Ahora, curados en salud y reconociendo en esa fastuosidad general con que dioses y feligreses han querido sorprendernos siempre, cierto tic de infantilismo al proyectar la necesidad de un padre que vele por nosotros ahora y después de la muerte, la acumulación de edificios, de enormes sillares y bajorrelieves, lo que provoca en espectador imparcial, creo, como yo, es la sensación de que los antiguos monarcas, salvo loables excepciones, no estaban menos tocados que los de la edad moderna. En esta parte del mundo había monarcas que según les venía al ánimo hoy eran budistas, mañana hinduistas y pasado mañana musulmanes, lo que naturalmente conllevaba la construcción, o modificación, de nuevos templos a los nuevos dioses. Angkor pasó por esa tesitura. Lo de que los monarcas estén bastante tocados lo demuestran la manera en cómo organizaban sus particulares guerras y sus muy particulares creencias (nuestro rey cazador de elefantes es un caso todavía más patológico, en vez de hacer juegos malabares con sus dioses, acorde con los tiempos, se dedicó a sustituirlos por los dividendos de los barriles de petróleo).  Que Felipe II se hiciera un pequeño monasterio, el de El Escorial, una chocita de nada para rendir culto a su particular Dios, es un ejemplo más de la megalomanía de esta gente. El Papa Julio II, inmortalizado en mármol por Miguel Ángel, otro ejemplo más, compartía su amor a sí mismo con aquel otro a cuya gloria fue levantado el Vaticano.

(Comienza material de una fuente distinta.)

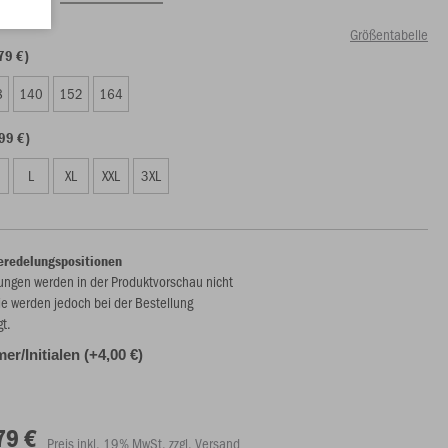
Größentabelle
79 €)
8
140
152
164
99 €)
L
XL
XXL
3XL
eredelungspositionen
ungen werden in der Produktvorschau nicht
ie werden jedoch bei der Bestellung
gt.
r/Initialen (+4,00 €)
79 €
Preis inkl. 19% MwSt. zzgl. Versand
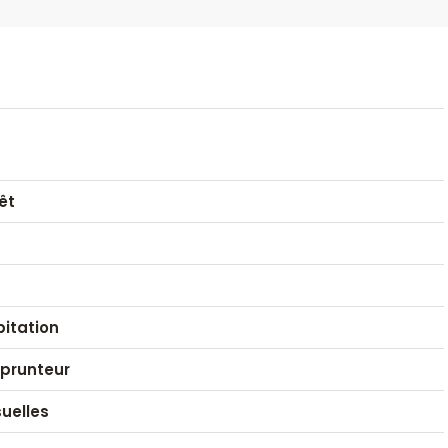
êt
itation
prunteur
uelles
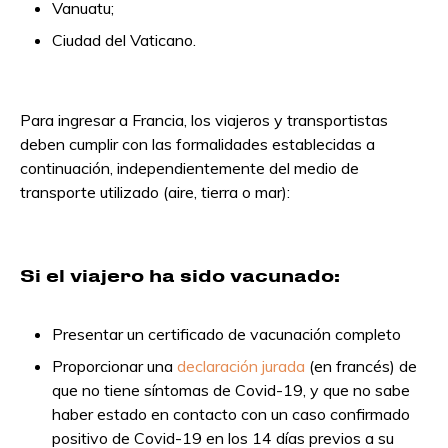
Vanuatu;
Ciudad del Vaticano.
Para ingresar a Francia, los viajeros y transportistas
deben cumplir con las formalidades establecidas a
continuación, independientemente del medio de
transporte utilizado (aire, tierra o mar):
Si el viajero ha sido vacunado:
Presentar un certificado de vacunación completo
Proporcionar una
declaración jurada
(en francés) de
que no tiene síntomas de Covid-19, y que no sabe
haber estado en contacto con un caso confirmado
positivo de Covid-19 en los 14 días previos a su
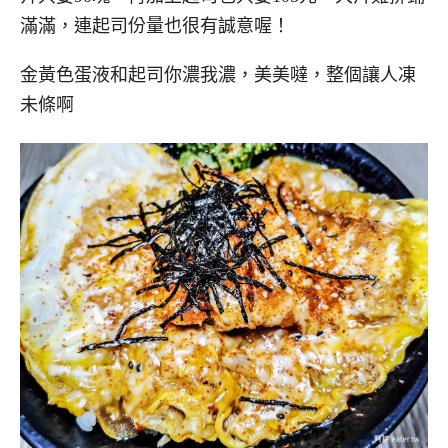
滿滿，連起司份量也很有誠意喔！
金黃色蛋液和起司你濃我濃，美美噠，整個讓人凍
未條啊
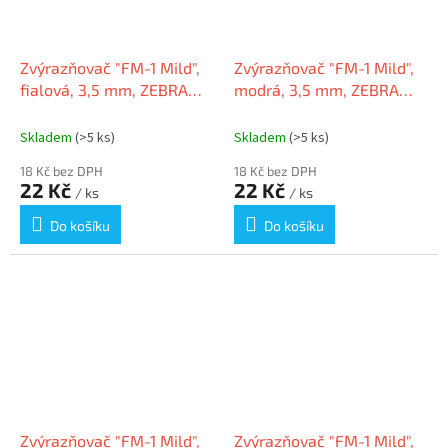
Zvýrazňovač "FM-1 Mild",
Zvýrazňovač "FM-1 Mild",
fialová, 3,5 mm, ZEBRA
modrá, 3,5 mm, ZEBRA
55512
55509
Skladem
(>5 ks)
Skladem
(>5 ks)
18 Kč bez DPH
18 Kč bez DPH
22 Kč
22 Kč
/ ks
/ ks
Do košíku
Do košíku
Zvýrazňovač "FM-1 Mild",
Zvýrazňovač "FM-1 Mild",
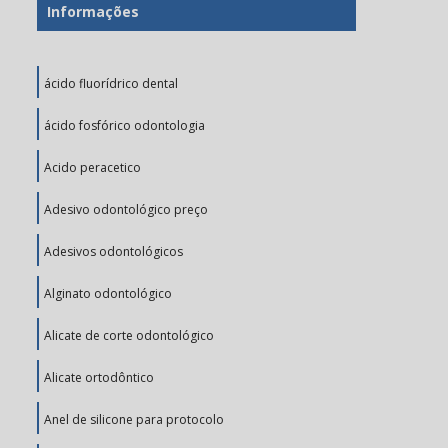
Informações
ácido fluorídrico dental
ácido fosfórico odontologia
Acido peracetico
Adesivo odontológico preço
Adesivos odontológicos
Alginato odontológico
Alicate de corte odontológico
Alicate ortodôntico
Anel de silicone para protocolo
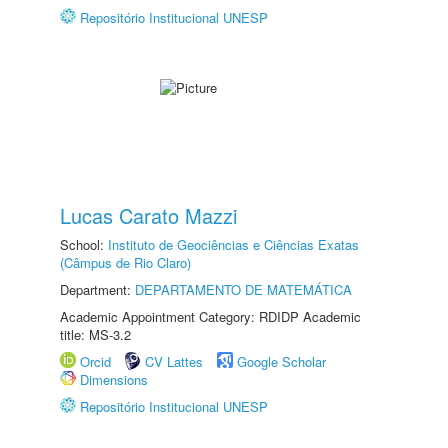
Repositório Institucional UNESP
Lucas Carato Mazzi
School:
Instituto de Geociências e Ciências Exatas
(Câmpus de Rio Claro)
Department:
DEPARTAMENTO DE MATEMÁTICA
Academic Appointment Category: RDIDP Academic
title: MS-3.2
Orcid
CV Lattes
Google Scholar
Dimensions
Repositório Institucional UNESP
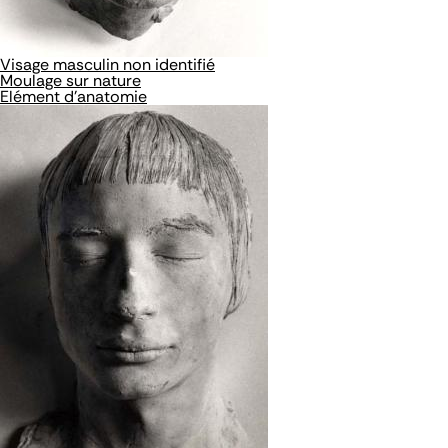
Visage masculin non identifié
Moulage sur nature
Elément d'anatomie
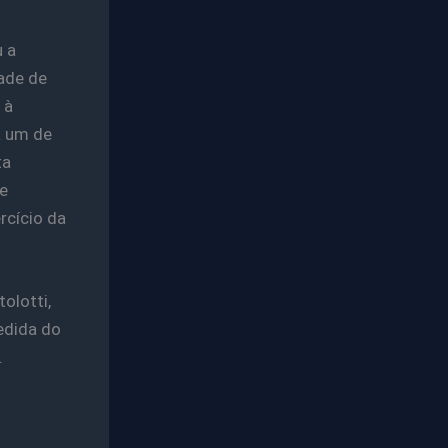
u a
ade de
 à
a um de
ta
e
rcício da
olotti,
edida do
.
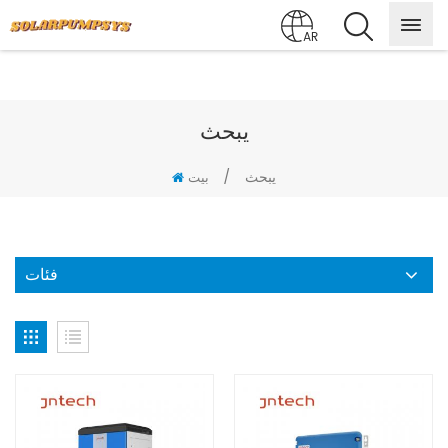
AR
يبحث
يبحث
/
بيت
فئات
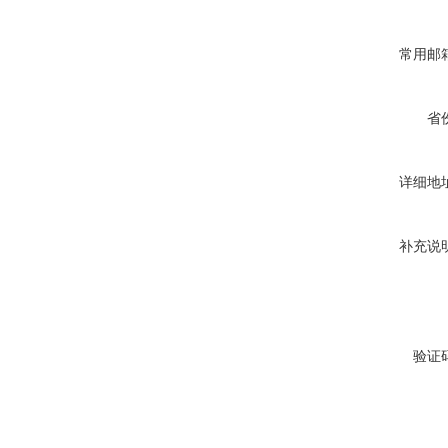
常用邮
省
详细地
补充说
验证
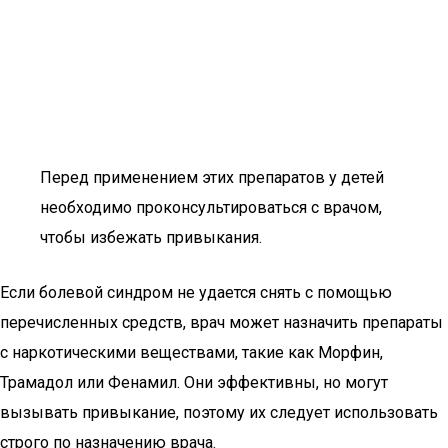
Перед применением этих препаратов у детей
необходимо проконсультироваться с врачом,
чтобы избежать привыкания.
Если болевой синдром не удается снять с помощью
перечисленных средств, врач может назначить препараты
с наркотическими веществами, такие как Морфин,
Трамадол или Фенамил. Они эффективны, но могут
вызывать привыкание, поэтому их следует использовать
строго по назначению врача.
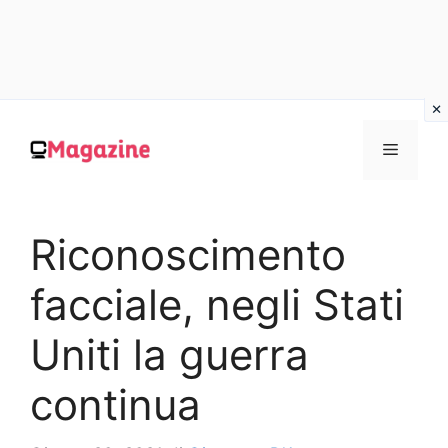
Vai
al
MENU
contenuto
Riconoscimento
facciale, negli Stati
Uniti la guerra
continua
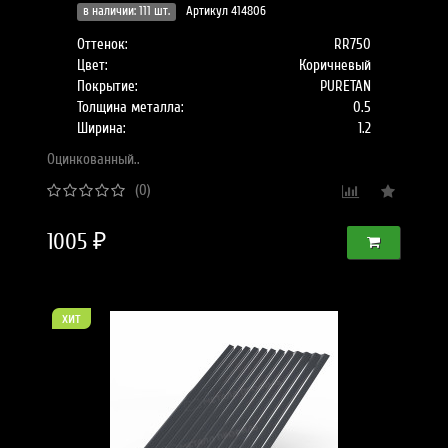
в наличии: 111 шт.
Артикул 414806
Оттенок:
RR750
Цвет:
Коричневый
Покрытие:
PURETAN
Толщина металла:
0.5
Ширина:
1.2
Оцинкованный..
(0)
1005 ₽
хит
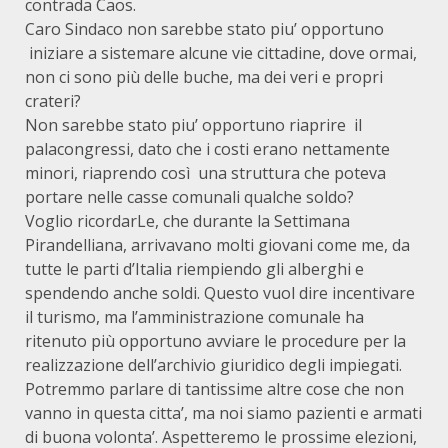
contrada Caos.
Caro Sindaco non sarebbe stato piu’ opportuno
iniziare a sistemare alcune vie cittadine, dove ormai,
non ci sono più delle buche, ma dei veri e propri
crateri?
Non sarebbe stato piu’ opportuno riaprire il
palacongressi, dato che i costi erano nettamente
minori, riaprendo così una struttura che poteva
portare nelle casse comunali qualche soldo?
Voglio ricordarLe, che durante la Settimana
Pirandelliana, arrivavano molti giovani come me, da
tutte le parti d’Italia riempiendo gli alberghi e
spendendo anche soldi. Questo vuol dire incentivare
il turismo, ma l’amministrazione comunale ha
ritenuto più opportuno avviare le procedure per la
realizzazione dell’archivio giuridico degli impiegati.
Potremmo parlare di tantissime altre cose che non
vanno in questa citta’, ma noi siamo pazienti e armati
di buona volonta’. Aspetteremo le prossime elezioni,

Siempre que visito un lugar como éste me es difícil evitar pensar en el tipo de vida que podía vivir la población de aquella época, probablemente una miseria mucho más trepidante que la de ahora, que ya es bastante. De todos modos aquellos erigían templos a determinados dioses, los poderosos de ahora construyen, como el de ayer en la frontera, grandes casinos, organizan el fornicio para que no les falte aburrimiento en lo que les queda de vida. Mi secre, Victoria, mucho más ilustrada e interesada que yo en cuestiones de historia, me cuenta horrores de la situación de corrupción por la que atraviesa el país. Los dioses han cambiado de estilo, ahora son de color verde y tienen el signo $.

Que lo que dijera Buda o predicaran los brahamanes no cuadre apenas nada con las manifestaciones religiosas que los albaceas inventaron es fácil de comprobar. Que poco o nada tengan que ver Lao Tsé y su taoísmo actual, ni Buda con el budismo que vemos, ni el cristianismo con las palabras de Cristo es la demostración de que los seguidores o promotores hacen de la religión de sus fundadores un guante a la medida de su mano.